6 I recall a recent conversation with Ian Faulconbridge, a lecturer in electrical engineering who was himself once an ADFA cadet. Ian recounted a particularly challenging (and realistic) project that his lecturers set in which students had to figure out how to pass an electrical signal from the top of one peak in Canberra to another location and remarked upon how much he learned from and enjoyed that project (Faulconbridge 2004). I think that some of the most telling aspects of how I personally learn can actually be seen from my everyday life and how I experience research life at the university.

7 When I took up my job at ADFA, I knew that there were few other researchers on campus who worked in areas that were similar to my research. What I did not know was how important a culture of learning and research was to me. I really missed the variety of research seminar series on campus that I have had access to at other universities in which I have studied and worked. This was very depressing until I started to find some people I could connect with on an intellectual level. In other words, I discovered that I have a very low tolerance for not being challenged and stimulated.

8 Because I was lucky as a student in that I was often challenged and felt stimulated, it hadn t really occurred to me that my students might feel the same way. Anecdotally, I think that I have some evidence for my students having experienced a lack of challenge and stimulation. The first semester I taught our introductory class in geographic information science, I experienced a lot of resistance from the students in terms of participating in class and the practical exercises. I often heard the complaint that something I asked them to do was Boring. The second time I taught this class, I made it (what I considered to be) a more challenging class in which I tried to induce students to think more critically about what they were doing, why I had asked them to do the task, and what implications their actions had for the types of analysis they were trying to complete.

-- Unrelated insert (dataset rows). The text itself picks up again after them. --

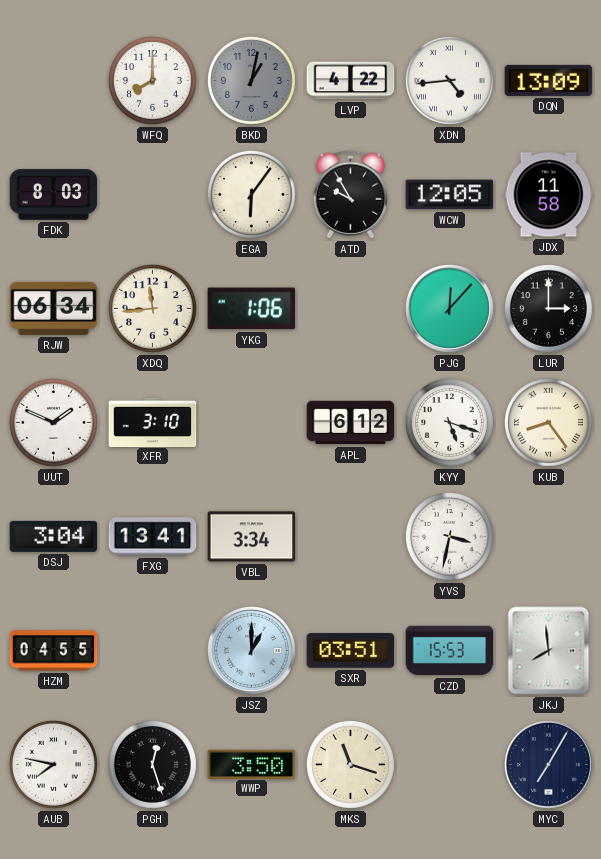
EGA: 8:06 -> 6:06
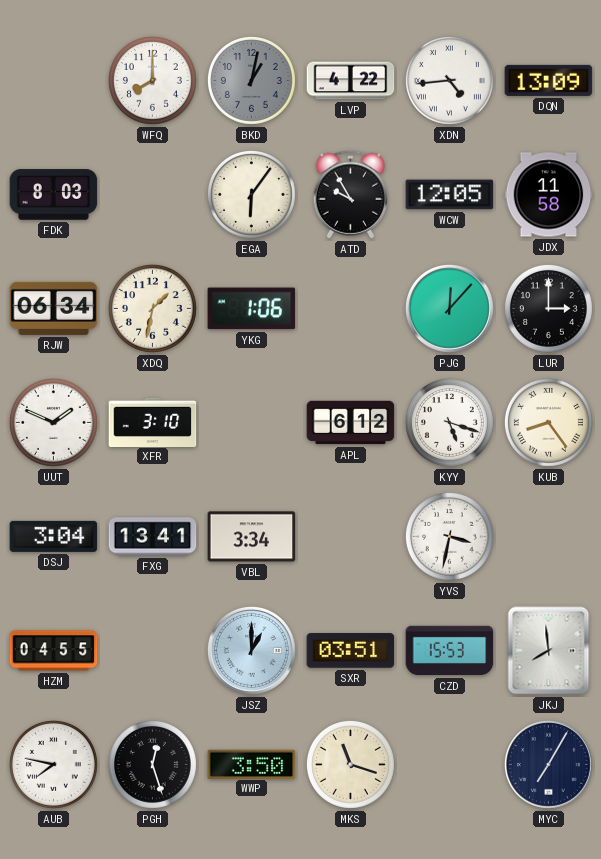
XDQ: 11:44 -> 1:32
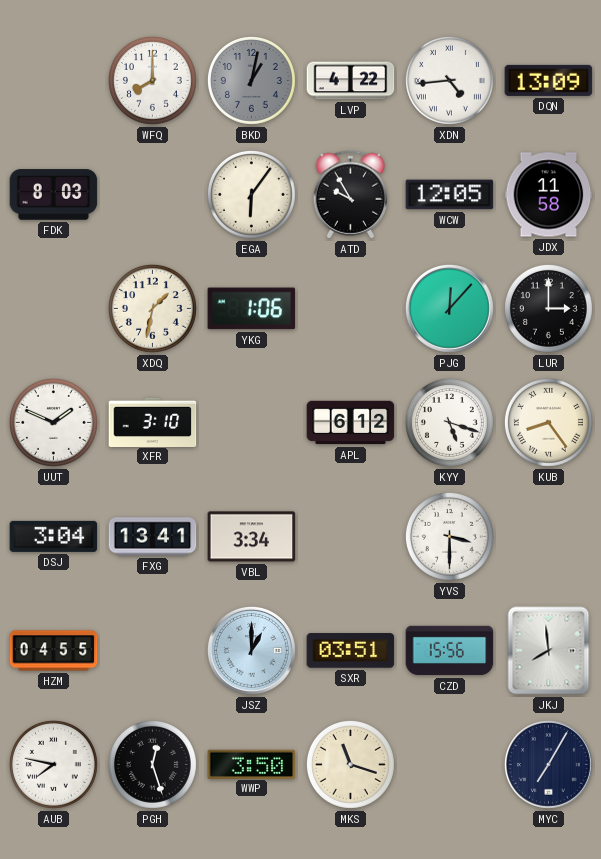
RJW: 06:34 -> none
YVS: 3:32 -> 3:30
CZD: 15:53 -> 15:56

9 The students seemed to enjoy the course more (I certainly heard fewer complaints) as well as take more away from the experience (based on their performance on exams and in practical exercises). Although I had been involved in collaborative research projects as a postgraduate student, I have also found new challenges in working collaboratively since coming to Australia. One of the things that working in a team has taught me is more about how I approach the process of research, and by extension, learning. I have found that when moving into a (somewhat) new area, I need to be systematic in the way I approach learning about the problem.

10 Jumping around really frustrates me (I think it makes it harder to build up a picture of the state of knowledge), and I am definitely a person who prefers to read volumes of any sort, whether they are books, magazines or special issues of journals in a linear fashion, exhaustively from start to finish. This preference also applies to thinking about how to set up an experiment or analyze data. In contrast, however, when I am reading things that are not connected to a particular project or specific goal, I really enjoy reading widely, and it is often in this context that I find things from other literatures that connect or resonate with something that I am currently working on, and I find these serendipitous finds extremely exciting.